Data provided: Begin

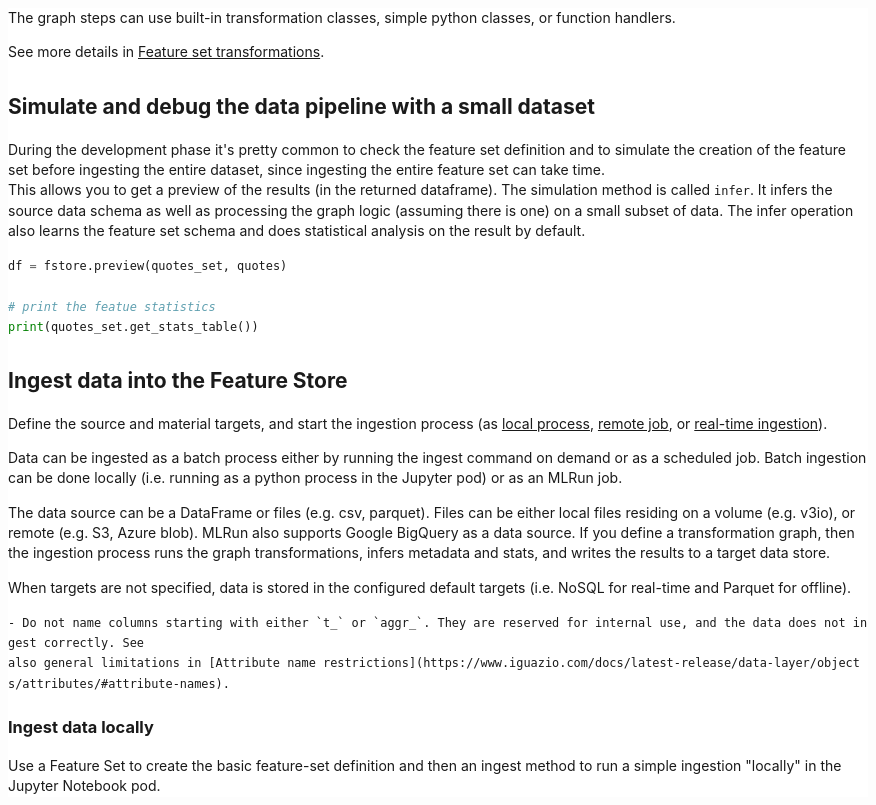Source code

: The graph steps can use built-in transformation classes, simple python classes, or function handlers. 

See more details in [Feature set transformations](transformations.md).

## Simulate and debug the data pipeline with a small dataset
During the development phase it's pretty common to check the feature set definition and to simulate the creation of the feature set before ingesting the entire dataset, since ingesting the entire feature set can take time. <br>
This allows you to get a preview of the results (in the returned dataframe). The simulation method is called `infer`. It infers the source data schema as well as processing the graph logic (assuming there is one) on a small subset of data. 
The infer operation also learns the feature set schema and does statistical analysis on the result by default.
  
```python
df = fstore.preview(quotes_set, quotes)

# print the featue statistics
print(quotes_set.get_stats_table())
```

## Ingest data into the Feature Store

Define the source and material targets, and start the ingestion process (as [local process](#ingest-data-locally), [remote job](#ingest-data-using-an-mlrun-job), or [real-time ingestion](real-time-ingestion)).

Data can be ingested as a batch process either by running the ingest command on demand or as a scheduled job. Batch ingestion 
can be done locally (i.e. running as a python process in the Jupyter pod) or as an MLRun job.

The data source can be a DataFrame or files (e.g. csv, parquet). Files can be either local files residing on a volume (e.g. v3io), 
or remote (e.g. S3, Azure blob). MLRun also supports Google BigQuery as a data source. If you define a transformation graph, then 
the ingestion process runs the graph transformations, infers metadata and stats, and writes the results to a target data store.

When targets are not specified, data is stored in the configured default targets (i.e. NoSQL for real-time and Parquet for offline).


```{admonition} Limitations
- Do not name columns starting with either `t_` or `aggr_`. They are reserved for internal use, and the data does not ingest correctly. See 
also general limitations in [Attribute name restrictions](https://www.iguazio.com/docs/latest-release/data-layer/objects/attributes/#attribute-names).
```

### Ingest data locally

Use a Feature Set to create the basic feature-set definition and then an ingest method to run a simple ingestion "locally" in the Jupyter Notebook pod.
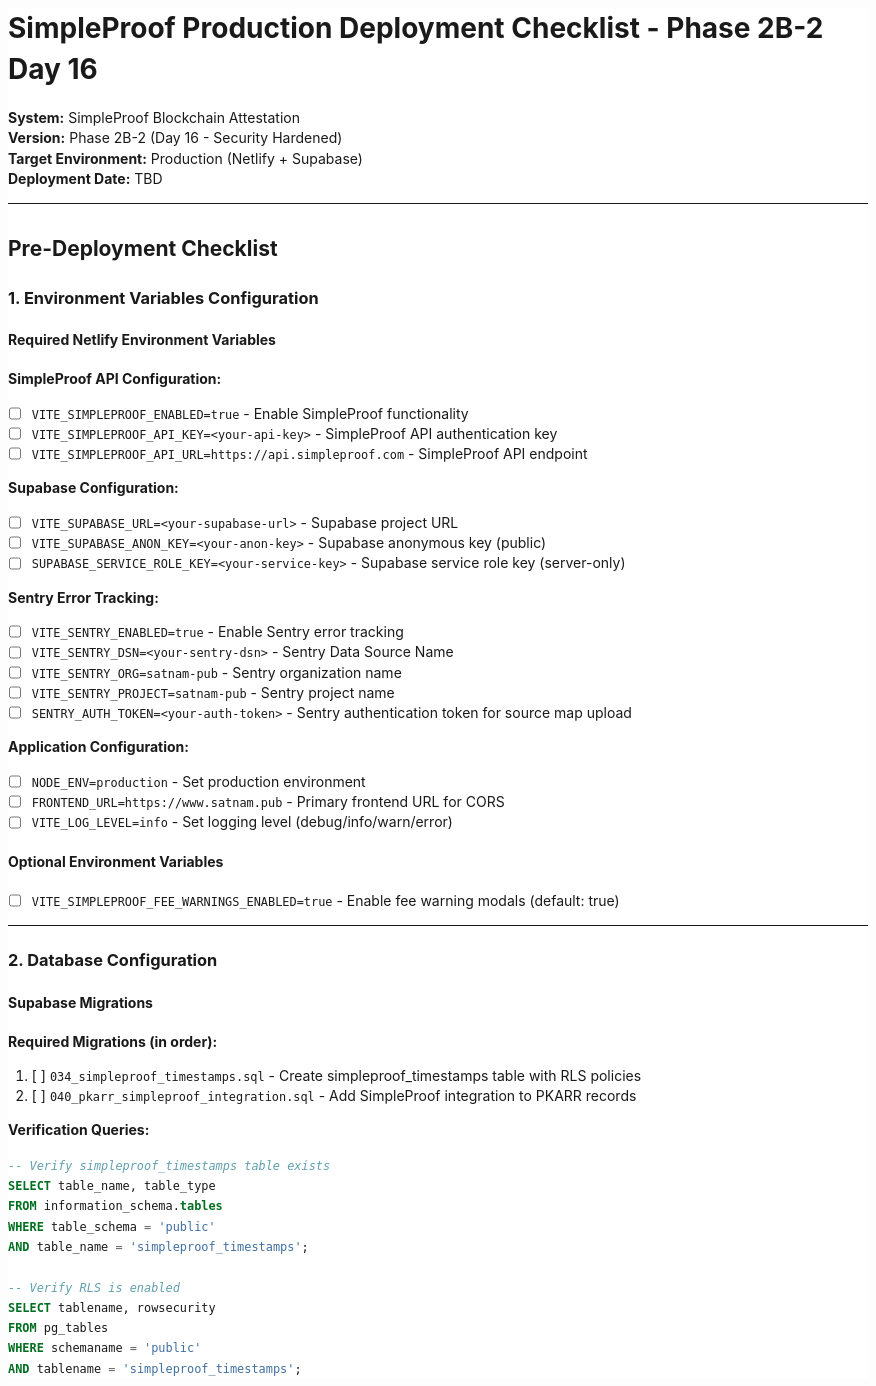# SimpleProof Production Deployment Checklist - Phase 2B-2 Day 16

**System:** SimpleProof Blockchain Attestation  
**Version:** Phase 2B-2 (Day 16 - Security Hardened)  
**Target Environment:** Production (Netlify + Supabase)  
**Deployment Date:** TBD

---

## Pre-Deployment Checklist

### 1. Environment Variables Configuration

#### Required Netlify Environment Variables

**SimpleProof API Configuration:**
- [ ] `VITE_SIMPLEPROOF_ENABLED=true` - Enable SimpleProof functionality
- [ ] `VITE_SIMPLEPROOF_API_KEY=<your-api-key>` - SimpleProof API authentication key
- [ ] `VITE_SIMPLEPROOF_API_URL=https://api.simpleproof.com` - SimpleProof API endpoint

**Supabase Configuration:**
- [ ] `VITE_SUPABASE_URL=<your-supabase-url>` - Supabase project URL
- [ ] `VITE_SUPABASE_ANON_KEY=<your-anon-key>` - Supabase anonymous key (public)
- [ ] `SUPABASE_SERVICE_ROLE_KEY=<your-service-key>` - Supabase service role key (server-only)

**Sentry Error Tracking:**
- [ ] `VITE_SENTRY_ENABLED=true` - Enable Sentry error tracking
- [ ] `VITE_SENTRY_DSN=<your-sentry-dsn>` - Sentry Data Source Name
- [ ] `VITE_SENTRY_ORG=satnam-pub` - Sentry organization name
- [ ] `VITE_SENTRY_PROJECT=satnam-pub` - Sentry project name
- [ ] `SENTRY_AUTH_TOKEN=<your-auth-token>` - Sentry authentication token for source map upload

**Application Configuration:**
- [ ] `NODE_ENV=production` - Set production environment
- [ ] `FRONTEND_URL=https://www.satnam.pub` - Primary frontend URL for CORS
- [ ] `VITE_LOG_LEVEL=info` - Set logging level (debug/info/warn/error)

#### Optional Environment Variables

- [ ] `VITE_SIMPLEPROOF_FEE_WARNINGS_ENABLED=true` - Enable fee warning modals (default: true)

---

### 2. Database Configuration

#### Supabase Migrations

**Required Migrations (in order):**
1. [ ] `034_simpleproof_timestamps.sql` - Create simpleproof_timestamps table with RLS policies
2. [ ] `040_pkarr_simpleproof_integration.sql` - Add SimpleProof integration to PKARR records

**Verification Queries:**
```sql
-- Verify simpleproof_timestamps table exists
SELECT table_name, table_type 
FROM information_schema.tables 
WHERE table_schema = 'public' 
AND table_name = 'simpleproof_timestamps';

-- Verify RLS is enabled
SELECT tablename, rowsecurity 
FROM pg_tables 
WHERE schemaname = 'public' 
AND tablename = 'simpleproof_timestamps';
```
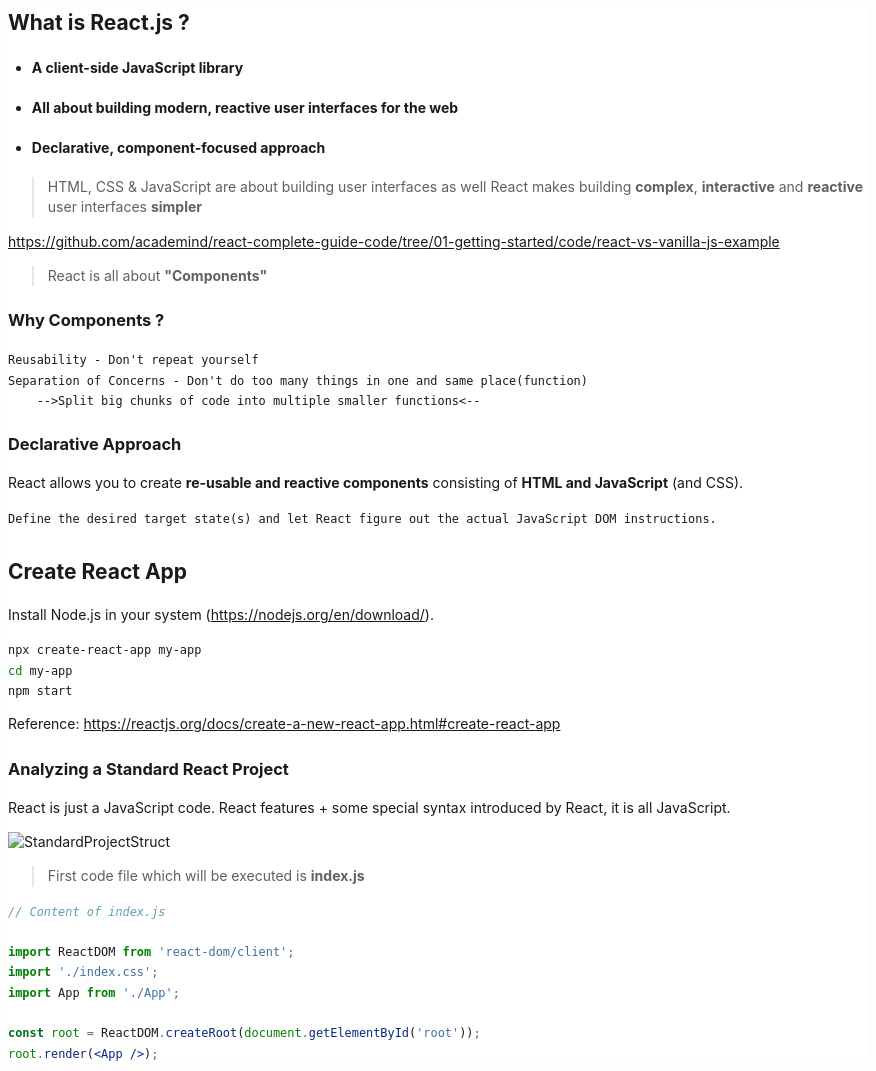 ## What is React.js ?
- <h4>A client-side JavaScript library</h4>

- <h4>All about building modern, reactive user interfaces for the web</h4>

- <h4>Declarative, component-focused approach</h4>

> HTML, CSS & JavaScript are about building user interfaces as well
  React makes building **complex**, **interactive** and **reactive** user interfaces **simpler**

https://github.com/academind/react-complete-guide-code/tree/01-getting-started/code/react-vs-vanilla-js-example

> React is all about **"Components"**

### Why Components ?
    Reusability - Don't repeat yourself
    Separation of Concerns - Don't do too many things in one and same place(function)
        -->Split big chunks of code into multiple smaller functions<--

### Declarative Approach
React allows you to create **re-usable and reactive components** consisting of **HTML and JavaScript** (and CSS).

    Define the desired target state(s) and let React figure out the actual JavaScript DOM instructions.

## Create React App
Install Node.js in your system (https://nodejs.org/en/download/).

```bash
npx create-react-app my-app
cd my-app
npm start
```
Reference: https://reactjs.org/docs/create-a-new-react-app.html#create-react-app

### Analyzing a Standard React Project

React is just a JavaScript code. React features + some special syntax introduced by React, it is all JavaScript.


![StandardProjectStruct](https://user-images.githubusercontent.com/25850935/214773893-eadc1c01-9aee-445d-8f23-080bb59b9c7a.png)


> First code file which will be executed is **index.js**

```jsx
// Content of index.js

import ReactDOM from 'react-dom/client';
import './index.css';
import App from './App';

const root = ReactDOM.createRoot(document.getElementById('root'));
root.render(<App />);
```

Data provided: End

§ Aim of the exercise: Return only the lines running from the start of the entries above to the line that contains "During the development", inclusive, and omit every picture.

§ Written reply:
Source code

: The graph steps can use built-in transformation classes, simple python classes, or function handlers. 

See more details in [Feature set transformations](transformations.md).

## Simulate and debug the data pipeline with a small dataset
During the development phase it's pretty common to check the feature set definition and to simulate the creation of the feature set before ingesting the entire dataset, since ingesting the entire feature set can take time. <br>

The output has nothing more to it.